The one thing that has made my life turn out differently from what I expected is that I stopped waiting for the perfect moment, the perfect set of conditions, and the perfect answer.
I could fill an entire page with buzzwords and stock phrases about how I should have matched my dreams with reality, managed my expectations, or not bitten off more than I could chew. After all, if I was afraid of heights, I would not have been a great candidate to become a fighter pilot, no matter how much I wanted to fly. But the real truth is: everyone has dreams. So, we should dream big ones. As the Air Force motto says, Aim High. We only get one shot at this life.
However, it doesnt stop with the dream. In fact, the dream is only the start. We need to be prepared to fight for our dreams, to refuse to give up. Most things worth doing are not achieved without a struggle or without periods of intense uncertainty, frustration, fatigue, fear, and even fierce opposition. But so often that makes their accomplishment more rewarding, not less. When faced with a roadblock, get creative. If my life is emblematic of anything, it is the determination to seek a new route, an unconventional option, a fresh way forward.
I HAD ZERO DESIRE TO fly when I applied to the Air Force Academy for college. I knew very little about the military. Even though my late father had served in the Navy, I didnt grow up listening to his Navy stories, we didnt live near a military base, and I dont recall meeting anyone in uniform before I applied to the academy. My plan was to become a doctor so I could save other childrens fathers. Going to a service academy meant that my widowed mother wouldnt have to try to pay for college and medical school.

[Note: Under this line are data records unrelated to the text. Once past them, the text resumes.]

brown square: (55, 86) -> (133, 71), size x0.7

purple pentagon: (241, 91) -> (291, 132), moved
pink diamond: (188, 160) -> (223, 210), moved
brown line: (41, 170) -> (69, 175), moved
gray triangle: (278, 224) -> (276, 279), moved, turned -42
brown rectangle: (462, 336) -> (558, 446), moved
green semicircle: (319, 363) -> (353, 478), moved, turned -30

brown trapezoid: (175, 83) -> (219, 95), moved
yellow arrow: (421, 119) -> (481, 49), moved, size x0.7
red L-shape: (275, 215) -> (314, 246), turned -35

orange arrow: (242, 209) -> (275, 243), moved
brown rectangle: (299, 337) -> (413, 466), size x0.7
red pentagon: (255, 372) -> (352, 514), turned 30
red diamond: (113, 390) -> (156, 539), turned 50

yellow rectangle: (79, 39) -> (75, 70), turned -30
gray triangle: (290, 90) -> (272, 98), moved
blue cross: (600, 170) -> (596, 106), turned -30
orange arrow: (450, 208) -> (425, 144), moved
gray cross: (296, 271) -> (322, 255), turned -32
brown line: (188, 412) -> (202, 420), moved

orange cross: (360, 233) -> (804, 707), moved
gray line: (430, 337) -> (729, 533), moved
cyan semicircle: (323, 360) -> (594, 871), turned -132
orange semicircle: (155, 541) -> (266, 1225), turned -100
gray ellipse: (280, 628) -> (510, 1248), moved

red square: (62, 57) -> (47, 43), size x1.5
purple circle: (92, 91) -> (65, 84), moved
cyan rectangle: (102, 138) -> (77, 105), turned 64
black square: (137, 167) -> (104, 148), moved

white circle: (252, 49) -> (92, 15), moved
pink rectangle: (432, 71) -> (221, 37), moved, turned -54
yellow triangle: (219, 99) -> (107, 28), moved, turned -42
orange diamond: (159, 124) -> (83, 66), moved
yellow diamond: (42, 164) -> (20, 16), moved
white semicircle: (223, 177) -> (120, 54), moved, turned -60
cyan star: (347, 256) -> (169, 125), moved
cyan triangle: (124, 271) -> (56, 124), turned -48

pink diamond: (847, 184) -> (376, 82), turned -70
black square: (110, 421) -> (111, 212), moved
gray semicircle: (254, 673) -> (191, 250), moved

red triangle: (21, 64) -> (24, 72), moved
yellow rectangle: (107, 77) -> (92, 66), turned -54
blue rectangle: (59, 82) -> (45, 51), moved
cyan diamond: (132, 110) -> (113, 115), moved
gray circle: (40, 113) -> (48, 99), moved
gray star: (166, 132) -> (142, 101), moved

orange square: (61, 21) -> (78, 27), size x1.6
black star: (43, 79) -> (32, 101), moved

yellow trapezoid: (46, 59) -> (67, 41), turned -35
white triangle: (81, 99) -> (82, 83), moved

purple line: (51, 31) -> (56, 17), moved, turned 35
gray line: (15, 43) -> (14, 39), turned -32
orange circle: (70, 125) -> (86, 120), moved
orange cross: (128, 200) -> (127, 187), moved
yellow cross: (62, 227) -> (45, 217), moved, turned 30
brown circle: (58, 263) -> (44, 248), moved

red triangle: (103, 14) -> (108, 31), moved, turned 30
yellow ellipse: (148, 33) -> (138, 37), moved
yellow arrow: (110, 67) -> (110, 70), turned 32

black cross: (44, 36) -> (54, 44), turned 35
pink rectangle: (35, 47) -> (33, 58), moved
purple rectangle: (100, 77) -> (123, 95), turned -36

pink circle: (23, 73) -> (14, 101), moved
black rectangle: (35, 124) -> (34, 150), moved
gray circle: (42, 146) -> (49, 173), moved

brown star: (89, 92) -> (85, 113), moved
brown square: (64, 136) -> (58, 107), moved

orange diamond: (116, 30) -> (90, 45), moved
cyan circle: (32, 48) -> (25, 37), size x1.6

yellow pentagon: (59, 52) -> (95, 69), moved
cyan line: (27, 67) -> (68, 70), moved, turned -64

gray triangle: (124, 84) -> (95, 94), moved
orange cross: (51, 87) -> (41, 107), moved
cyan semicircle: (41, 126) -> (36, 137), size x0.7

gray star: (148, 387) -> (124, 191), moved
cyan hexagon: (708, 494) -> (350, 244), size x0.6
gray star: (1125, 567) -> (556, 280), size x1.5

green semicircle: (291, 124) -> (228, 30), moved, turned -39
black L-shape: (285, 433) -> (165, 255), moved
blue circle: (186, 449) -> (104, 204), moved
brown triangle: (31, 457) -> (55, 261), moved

Once I got to the academy, my thinking began to change. From the start, women and men completed the same instruction and drills. But even when the women performed better than their male classmates, they were denied fighter and bomber pilot assignments, solely because they were female. It was the law! I was blessed to have grown up in a home where I was told I could be anything I wanted, with no limitations because I was a girl. My parents encouraged all five McSally kids to work hard and achieve our potential. Only after I joined the military was I exposed to biases toward women and learned about sexism and gender discrimination. Discovering that I couldnt become a fighter pilot just because I was female really ticked me off. But I channeled my feisty, rebellious spirit in a positive way; I began to dream about becoming a fighter pilot to prove them wrong.
The summer between sophomore and junior year at the academy, every cadet spends three weeks at a base to see the real Air Force. It could be a missile base in Wyoming or a forward base halfway around the world. I was fortunate to draw Torrejn Air Base, outside Madrid, Spain. I spent time with the F-16 squadron and rode in the back seat for a few training flights, never getting motion sickness and loving every minute in the air. I also observed the military doctors at the base hospital. Any remaining questions I had about my future were answered during that trip. Although I am thankful for the amazing medical professionals who serve in uniform, it was increasingly clear to me that I belonged as a pilot. I decided to apply for flight school, with medical school as my fallback.